Social media has made this immensely easier than it used to be. Before marketing became so beholden to social media, owners used to have to send a friend to scope out a competing store or office if they hoped to learn anything about the new guys. Thankfully, most new businesses will maintain a Twitter account, a Facebook page, or at the very least, a website of some kind. Follow the evolution of these pages. What are they posting? What customer segment do they seem to be targeting? Is any of this difference than what you do? Patrol the waters and note any slip-ups or strengths. For example, there are many companies that do not use social media properly. Spamming the heck out of their Twitter feed with the exact same sales pitch over and over and over again is going to do two things; alienate their followers, and reveal that they do not seem to value personalization. Posting coupon code after coupon code on their Facebook page shows that they are trying to increase sales volume and are willing to take a short-term cut to revenue to get it. If they only have a website, at the very least you can determine how they are trying to market themselves. Take this reconnaissance, and use it for the next step.

    1. Find some way to distinguish your service from theirs.

Even if you and your competitors are offering nearly identical products, the two companies will not be exact copies of one another. You are the older company, and probably have the better-known name. But name recognition alone does not guarantee survival. What did you learn from step one? If you see them offering coupons with prices you cannot compete with, focus on customer service. Short-term prices mean short-term customers, and while an initial sales boost is nice, all businesses should concern themselves more with the long-term.
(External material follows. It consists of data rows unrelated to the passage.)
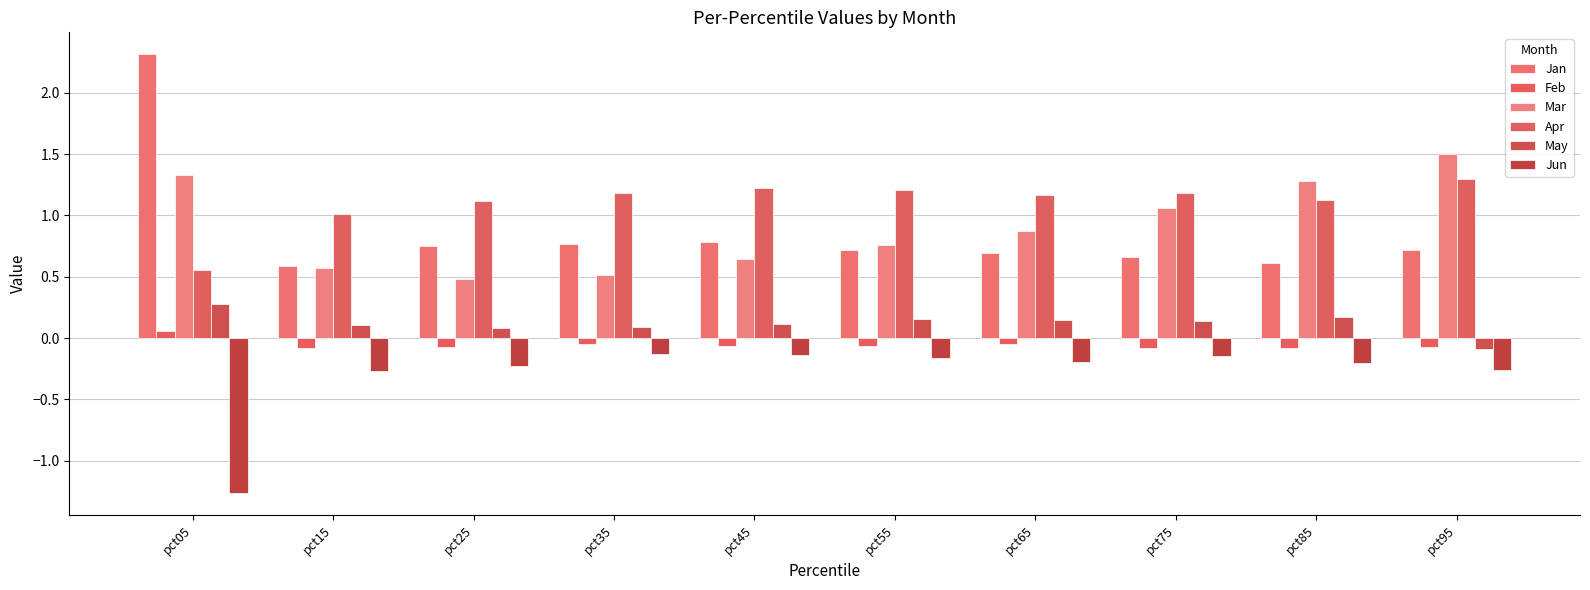

Where is Jun nearest to the value 0?

pct35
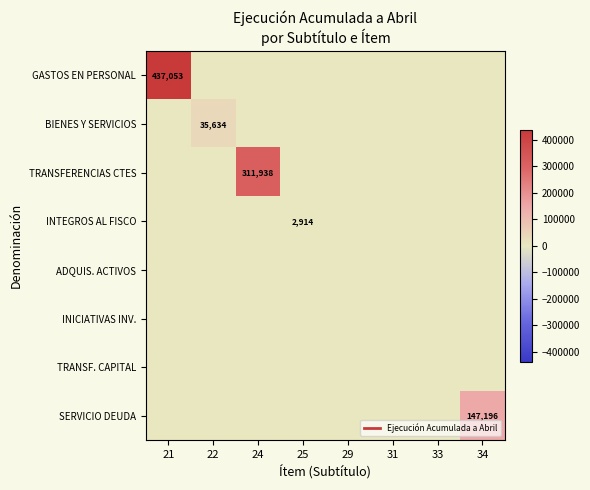

How many distinct data groups are displayed?

8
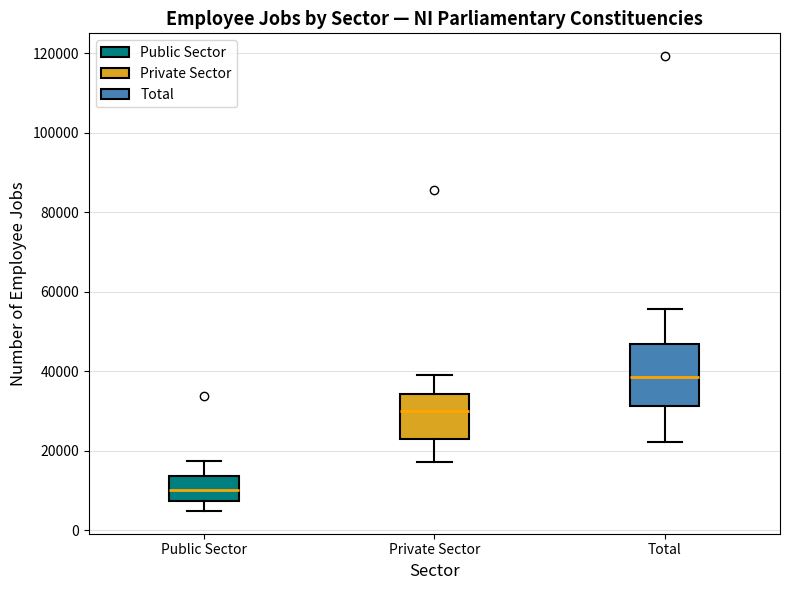

Which box's median line is the highest?

Total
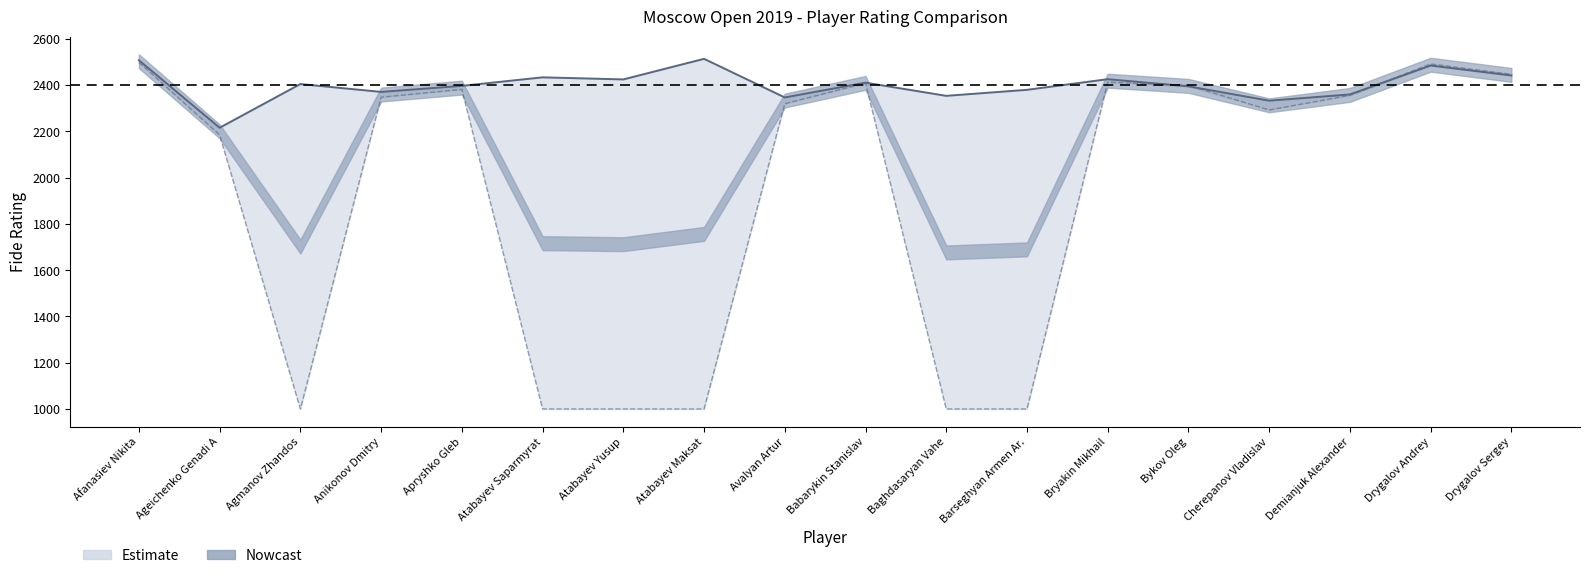

Where do RtgI and RtgN first cross each other?

Bryakin Mikhail and Bykov Oleg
So create a good rapport with your customers, and consider establishing a way to keep in contact with them. This is easier for businesses that can offer a subscription model for their product or service, but if you cannot think of a way to keep the sales channel open, good customer service can go a long way to establishing repeat customers and getting your name known. Remember to toe the line in this endeavor. Don’t lock yourself up in your office and refuse to open communication channels, but at the same time, try not to annoy your customers by jumping down their throats. If you can offer something to your customers, like information related to your product or service, while not directly selling it, that will put you in a good position when they do decide to buy. Do not be afraid to test the waters a little bit before jumping in, but remember that, if you do not evolve, your competition will instead.

    1. Pretend you are the new guy. What would you be doing in this situation?
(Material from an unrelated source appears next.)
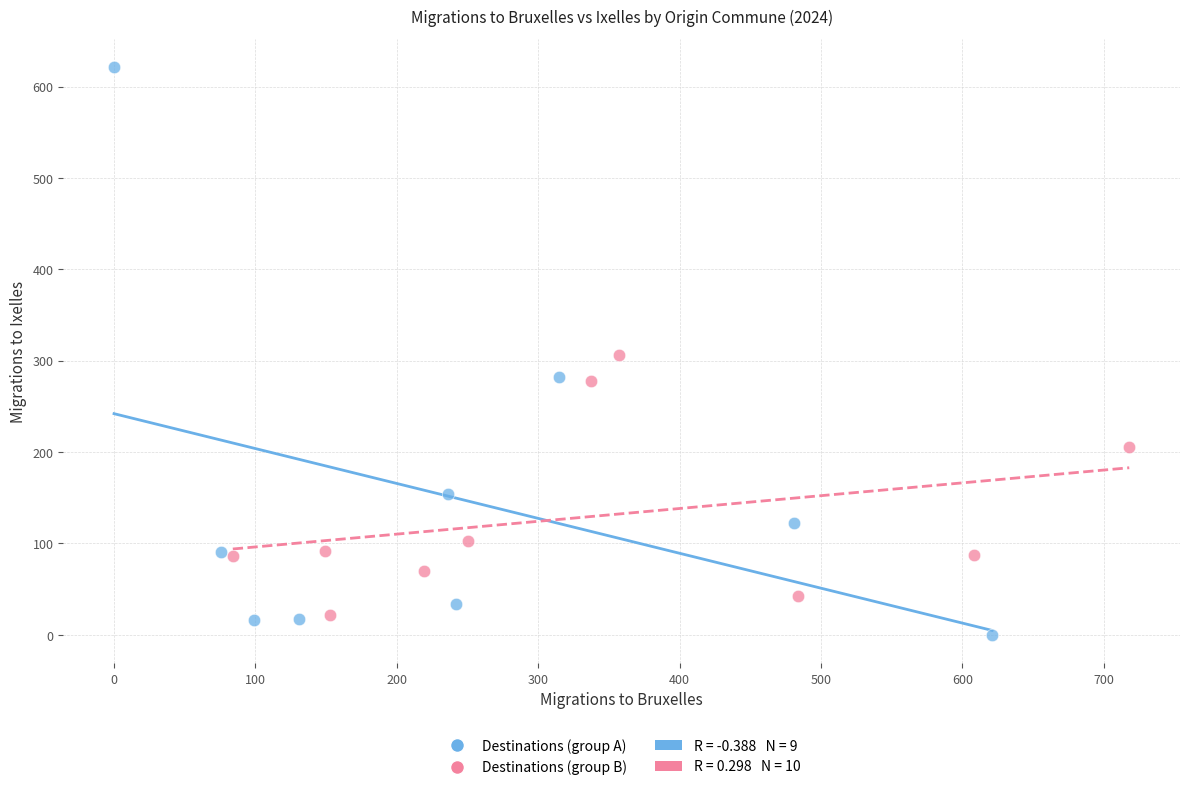

Which series reaches the maximum Y coordinate?

Destinations (group A)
While I can offer broad advice to those looking for it, the fact of the matter is you, as an experienced business owner, know more about your product and the market you operate in than I do. So do not forget that, once upon a time, you were the new kid on the block. You went through exactly what the competition is now, and though you weren’t fighting for market share at the time, you could probably think of countless ways you would have muscled into the market with your company. Your own experience should be your closest advisor when trying to stay in the market. Ask yourself what you would do if you had to compete with yourself. That may reveal quite a bit about your competitor’s business plan, which in turn helps you with distinguishing your company from the competitor’s. Putting yourself in someone else’s shoes is time-tested advice, and in this case very applicable.

Facebook is not Google+, and Pandora is not Spotify. Each one has its strengths, weaknesses, business models and target members. While I doubt the owners of these online giants are seeking advice on how to compete, many small business owners face the same problems as these giants everyday without an army of business analysts and marketers. While competition is scary, it is good for the sector. It forces change, allows choice and ensures the market does not stagnate. So when facing a new competitor, just remember that the small differences can make all the difference.